Alana blew a breath out, the seriousness of the question settling on her. "I don't know if I have a word for what this is."
He nodded and took that at face value. "Whatever you would call it, I promise you have no rival in anyone who's stayed in that room."
So Will Graham hasn't been staying in the guest room if he's stayed over. The thought was an ugly uppercut to some hollow place behind her ribs, coming out of nowhere and landing with a sickeningly solid thud. It was paranoid. Uncharitable. Jealous, even.

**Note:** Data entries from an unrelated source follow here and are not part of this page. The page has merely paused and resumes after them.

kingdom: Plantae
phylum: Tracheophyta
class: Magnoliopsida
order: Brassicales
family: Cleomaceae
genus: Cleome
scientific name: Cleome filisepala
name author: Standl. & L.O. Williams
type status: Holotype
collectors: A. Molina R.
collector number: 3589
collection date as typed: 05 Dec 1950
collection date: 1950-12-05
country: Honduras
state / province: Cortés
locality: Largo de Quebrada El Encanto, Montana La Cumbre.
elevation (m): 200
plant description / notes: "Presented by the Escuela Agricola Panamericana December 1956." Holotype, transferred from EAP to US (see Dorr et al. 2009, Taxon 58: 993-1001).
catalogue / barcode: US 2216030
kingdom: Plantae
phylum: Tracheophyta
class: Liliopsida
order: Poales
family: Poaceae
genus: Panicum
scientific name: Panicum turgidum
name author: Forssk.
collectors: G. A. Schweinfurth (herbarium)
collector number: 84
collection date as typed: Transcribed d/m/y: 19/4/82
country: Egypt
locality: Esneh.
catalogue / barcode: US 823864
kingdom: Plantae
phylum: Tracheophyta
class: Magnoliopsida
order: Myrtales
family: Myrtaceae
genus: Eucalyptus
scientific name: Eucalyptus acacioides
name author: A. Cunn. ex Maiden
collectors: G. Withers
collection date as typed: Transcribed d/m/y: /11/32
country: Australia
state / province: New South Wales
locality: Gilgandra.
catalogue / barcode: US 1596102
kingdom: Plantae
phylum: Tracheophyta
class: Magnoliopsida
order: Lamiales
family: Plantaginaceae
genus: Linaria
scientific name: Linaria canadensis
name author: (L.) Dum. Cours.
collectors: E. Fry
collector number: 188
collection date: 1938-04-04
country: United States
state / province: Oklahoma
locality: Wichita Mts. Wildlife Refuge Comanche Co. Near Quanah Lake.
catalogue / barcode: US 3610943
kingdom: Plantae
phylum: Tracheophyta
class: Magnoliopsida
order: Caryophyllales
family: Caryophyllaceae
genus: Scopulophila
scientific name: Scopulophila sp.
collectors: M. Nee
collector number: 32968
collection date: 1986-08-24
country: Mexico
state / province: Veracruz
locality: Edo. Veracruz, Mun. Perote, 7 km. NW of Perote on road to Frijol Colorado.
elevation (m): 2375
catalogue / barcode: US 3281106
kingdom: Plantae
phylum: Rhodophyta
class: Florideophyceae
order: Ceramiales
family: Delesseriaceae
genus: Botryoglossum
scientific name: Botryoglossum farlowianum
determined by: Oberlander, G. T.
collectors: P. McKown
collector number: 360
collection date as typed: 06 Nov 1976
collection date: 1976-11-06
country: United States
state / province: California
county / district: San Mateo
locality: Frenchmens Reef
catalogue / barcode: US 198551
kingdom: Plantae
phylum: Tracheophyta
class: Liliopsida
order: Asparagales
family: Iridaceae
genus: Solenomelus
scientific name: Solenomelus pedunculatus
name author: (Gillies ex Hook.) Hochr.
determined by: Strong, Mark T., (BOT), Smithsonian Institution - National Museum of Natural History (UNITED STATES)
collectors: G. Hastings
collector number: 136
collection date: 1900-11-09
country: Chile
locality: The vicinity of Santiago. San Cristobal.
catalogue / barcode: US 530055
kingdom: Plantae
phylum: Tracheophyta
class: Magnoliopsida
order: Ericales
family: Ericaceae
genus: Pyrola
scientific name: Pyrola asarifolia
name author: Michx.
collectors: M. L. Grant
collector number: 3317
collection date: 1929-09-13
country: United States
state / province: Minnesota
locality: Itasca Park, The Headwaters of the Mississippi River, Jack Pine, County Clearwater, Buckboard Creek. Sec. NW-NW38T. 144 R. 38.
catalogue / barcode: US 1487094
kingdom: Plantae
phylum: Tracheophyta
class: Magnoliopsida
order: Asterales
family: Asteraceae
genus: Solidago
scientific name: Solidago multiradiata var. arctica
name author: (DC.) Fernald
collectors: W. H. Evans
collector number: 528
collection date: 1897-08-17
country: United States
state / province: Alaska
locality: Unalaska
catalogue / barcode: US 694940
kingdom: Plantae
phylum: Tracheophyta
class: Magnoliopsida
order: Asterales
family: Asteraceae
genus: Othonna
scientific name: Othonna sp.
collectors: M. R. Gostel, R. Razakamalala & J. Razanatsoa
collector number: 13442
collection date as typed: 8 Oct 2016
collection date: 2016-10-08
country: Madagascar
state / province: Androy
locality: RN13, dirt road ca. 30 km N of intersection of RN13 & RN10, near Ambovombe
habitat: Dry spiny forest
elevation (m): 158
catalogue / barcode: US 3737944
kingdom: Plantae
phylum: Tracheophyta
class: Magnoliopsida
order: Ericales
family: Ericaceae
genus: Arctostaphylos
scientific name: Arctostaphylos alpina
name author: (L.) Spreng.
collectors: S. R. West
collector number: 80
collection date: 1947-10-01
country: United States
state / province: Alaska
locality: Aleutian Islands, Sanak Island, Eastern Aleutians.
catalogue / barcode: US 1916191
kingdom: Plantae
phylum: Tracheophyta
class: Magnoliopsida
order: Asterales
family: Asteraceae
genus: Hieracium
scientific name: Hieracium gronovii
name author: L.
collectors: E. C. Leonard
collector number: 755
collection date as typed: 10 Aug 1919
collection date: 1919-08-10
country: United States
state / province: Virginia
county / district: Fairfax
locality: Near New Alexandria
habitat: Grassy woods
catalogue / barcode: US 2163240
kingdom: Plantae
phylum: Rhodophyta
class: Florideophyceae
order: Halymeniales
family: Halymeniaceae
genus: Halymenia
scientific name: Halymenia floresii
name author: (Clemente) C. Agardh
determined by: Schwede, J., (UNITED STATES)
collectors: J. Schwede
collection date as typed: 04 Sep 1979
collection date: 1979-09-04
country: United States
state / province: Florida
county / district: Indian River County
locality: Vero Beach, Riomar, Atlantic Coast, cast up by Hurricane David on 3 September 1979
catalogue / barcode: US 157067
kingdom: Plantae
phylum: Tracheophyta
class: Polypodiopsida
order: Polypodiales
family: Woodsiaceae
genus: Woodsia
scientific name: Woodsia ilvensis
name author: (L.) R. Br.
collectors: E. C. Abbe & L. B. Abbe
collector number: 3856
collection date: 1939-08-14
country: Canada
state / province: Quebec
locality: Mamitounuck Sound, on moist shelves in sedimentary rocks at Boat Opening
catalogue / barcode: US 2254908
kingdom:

She shoved it away without looking too closely at whether there was any truth to it. "I wondered for a minute if it was you who bought it," she said, just to say something else. "Making a place, like you said. Should've known better—it's too loud for your taste."
Hannibal favored her with his most charming smile, perhaps realizing that her mind had strayed somewhere unpleasant at his last remark. Perhaps also picking up on the note of self-consciousness in her deflection. "The first step in the development of taste," he remarked, "is to be willing to credit your own opinion. You've profiled me well enough to know what I would and wouldn't pick out myself. But I hope you don't think me rude enough to argue with taste when the opinion of someone dear to me diverges from my own."
Carefully choreographed, carefully phrased. She couldn't help but wonder if they were both thinking of someone else. The chitter of sleet on the windowpane was starting to give way to something wetter. Whatever was sitting frozen between them, Alana realized, she desperately didn't want it to thaw.
Over their heads, the floor above let out a creak. Alana must've been jumpy still, because she banged her wineglass down on the windowsill so hard it cracked the base. "Fuck," she muttered. It was swallowed by a louder groan of wood as the wind picked up. Not someone treading on a floorboard upstairs. Just the house settling. "You know," she said, trying to laugh it off, "your house kind of creeps me out sometimes."
Hannibal raised an eyebrow. "Are you arguing with taste now?" he teased. Then, spotting the first bright beads of blood, he took her hand gently in both of his. "Let me have a look at this. Would be a shame to find yourself rolling in broken glass when we have better plans for the evening."
Alana looked away while he worked. She didn't have a problem with blood, exactly, she'd just never been great at watching her own body break or bleed. She stared out the front window, avoiding the reflection of Hannibal using his surgeon's hands to heal, and watched the snow turn to rain.